Evaluating oral swab samples for PRRSV surveillance in weaning-age pigs under field conditions

Introduction

The use of serum and family oral fluids for porcine reproductive and respiratory syndrome virus (PRRSV) surveillance in weaning-age pigs has been previously characterized. Characterizing more sample types similarly offers veterinarians and producers additional validated sample options for PRRSV surveillance in this subpopulation of pigs.

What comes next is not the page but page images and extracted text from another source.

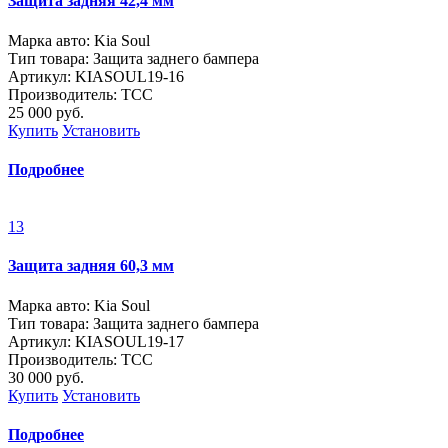
Защита задняя 42,4 мм
Марка авто: Kia Soul
Тип товара: Защита заднего бампера
Артикул: KIASOUL19-16
Производитель: ТСС
25 000
руб.
Купить
Установить
Подробнее
13
Защита задняя 60,3 мм
Марка авто: Kia Soul
Тип товара: Защита заднего бампера
Артикул: KIASOUL19-17
Производитель: ТСС
30 000
руб.
Купить
Установить
Подробнее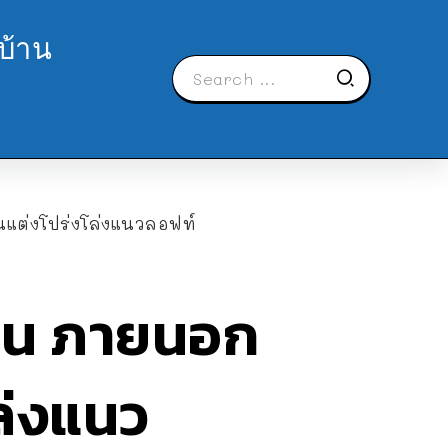
บ้าน
นแต่งโปร่งโล่งแนวลอฟท์
ถุน ภายนอก
ล่งแนว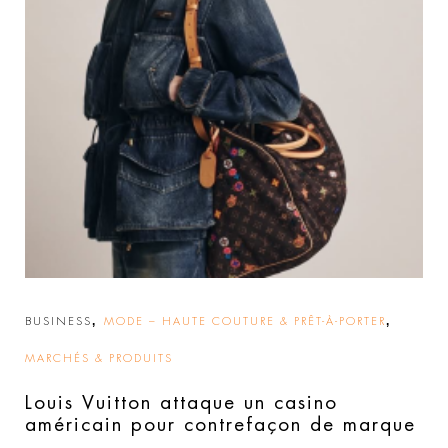
,
,
BUSINESS
MODE – HAUTE COUTURE & PRÊT-À-PORTER
MARCHÉS & PRODUITS
Louis Vuitton attaque un casino
américain pour contrefaçon de marque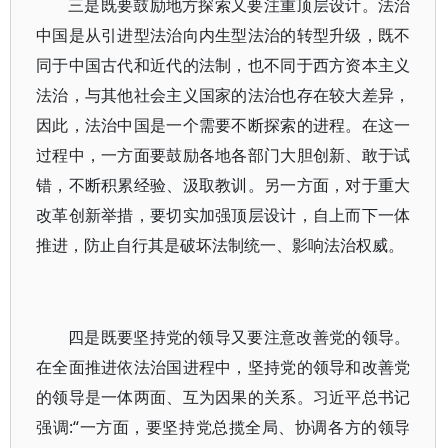
三是既要鼓励地方探索又要注重顶层设计。法治
中国是从引进型法治向内生型法治的转型升级，既不
同于中国古代和近代的法制，也不同于西方资本主义
法治，与其他社会主义国家的法治也存在较大差异，
因此，法治中国是一个需要不断探索的进程。在这一
过程中，一方面要鼓励各地各部门大胆创新、敢于试
错，不断积累经验、汲取教训。另一方面，对于重大
改革创新举措，要切实加强顶层设计，自上而下一体
推进，防止自行其是破坏法制统一、影响法治权威。
四是既要坚持党的领导又要注意改善党的领导。
在全面推进依法治国进程中，坚持党的领导和改善党
的领导是一体两面、互为因果的关系。习近平总书记
强调:“一方面，要坚持党总揽全局、协调各方的领导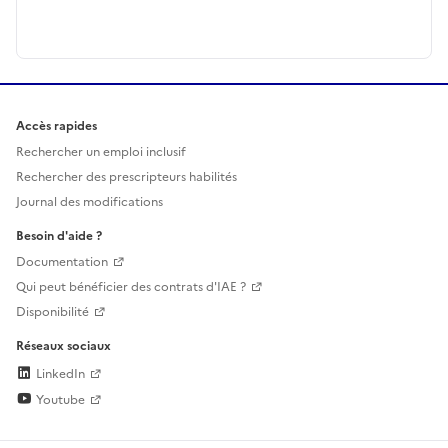
Accès rapides
Rechercher un emploi inclusif
Rechercher des prescripteurs habilités
Journal des modifications
Besoin d'aide ?
Documentation
Qui peut bénéficier des contrats d'IAE ?
Disponibilité
Réseaux sociaux
LinkedIn
Youtube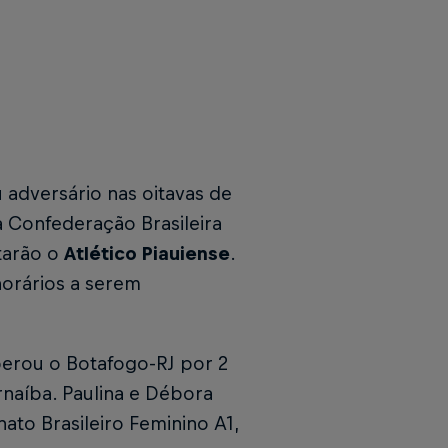
u adversário nas oitavas de
a Confederação Brasileira
ntarão o
Atlético Piauiense
.
horários a serem
uperou o Botafogo-RJ por 2
rnaíba. Paulina e Débora
ato Brasileiro Feminino A1,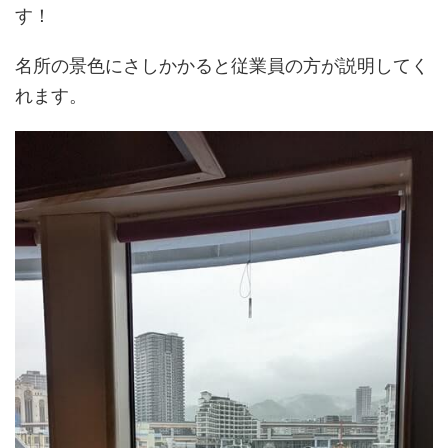
す！
名所の景色にさしかかると従業員の方が説明してく
れます。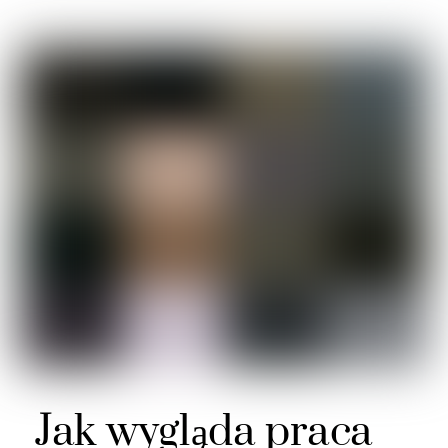
Jak wygląda praca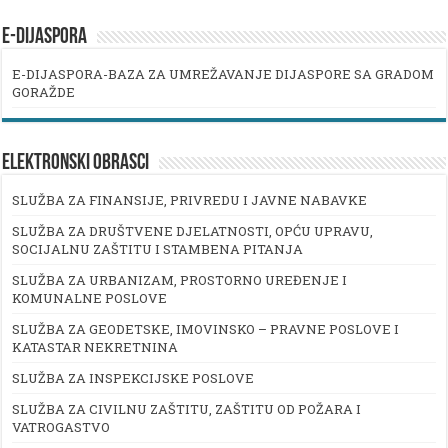
E-DIJASPORA
E-DIJASPORA-BAZA ZA UMREŽAVANJE DIJASPORE SA GRADOM
GORAŽDE
ELEKTRONSKI OBRASCI
SLUŽBA ZA FINANSIJE, PRIVREDU I JAVNE NABAVKE
SLUŽBA ZA DRUŠTVENE DJELATNOSTI, OPĆU UPRAVU,
SOCIJALNU ZAŠTITU I STAMBENA PITANJA
SLUŽBA ZA URBANIZAM, PROSTORNO UREĐENJE I
KOMUNALNE POSLOVE
SLUŽBA ZA GEODETSKE, IMOVINSKO – PRAVNE POSLOVE I
KATASTAR NEKRETNINA
SLUŽBA ZA INSPEKCIJSKE POSLOVE
SLUŽBA ZA CIVILNU ZAŠTITU, ZAŠTITU OD POŽARA I
VATROGASTVO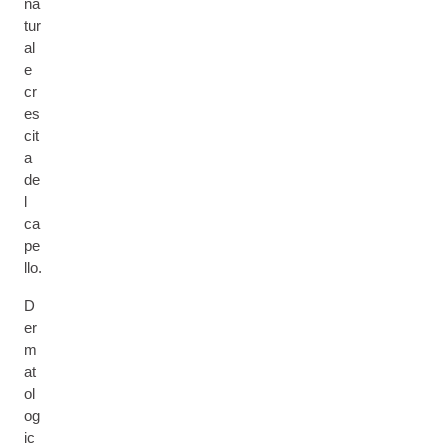
na
tur
al
e
cr
es
cit
a
de
l
ca
pe
llo.
D
er
m
at
ol
og
ic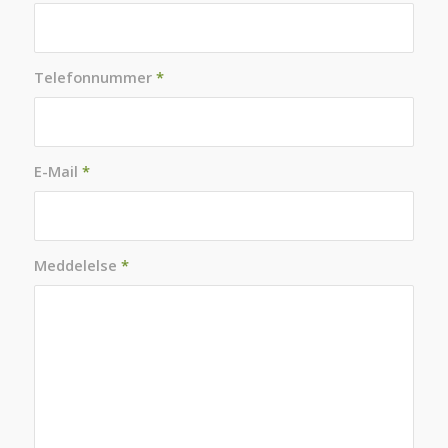
Telefonnummer
*
E-Mail
*
Meddelelse
*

Oral swab sampling is relatively easy and convenient; however, there is sparse information on how it compares to the reference sample type for PRRSV surveillance under field conditions. Therefore, this study's objective was to compare the PRRSV reverse-transcription real-time polymerase chain reaction (RT-rtPCR) test outcomes of oral swabs (OS) and sera samples obtained from weaning-age pig litters.

Method

At an eligible breeding herd, six hundred twenty-three weaning-age piglets from 51 litters were each sampled for serum and OS and tested for PRRSV RNA by RT-rtPCR.

Results and Discussion

PRRSV RT-rtPCR positivity rate was higher in serum samples (24 of 51 litters, 83 of 623 pigs, with a mean cycle threshold (Ct) value of RT-rtPCR-positive samples per litter ranging from 18.9 to 32.0) compared to OS samples (15 of 51 litters, 33 of 623 pigs, with a mean Ct of RT-rtPCR positive samples per litter ranging from 28.2 to 36.9); this highlights the importance of interpreting negative RT-rtPCR results from OS samples with caution. Every litter with a positive PRRSV RT-rtPCR OS had at least one viremic piglet, highlighting the authenticity of positive PRRSV RT-rtPCR tests using OS; in other words, there was no evidence of environmental PRRSV RNA being detected in OS. Cohen's kappa analysis (Ck = 0.638) indicated a substantial agreement between both sample types for identifying the true PRRSV status of weaning-age pigs.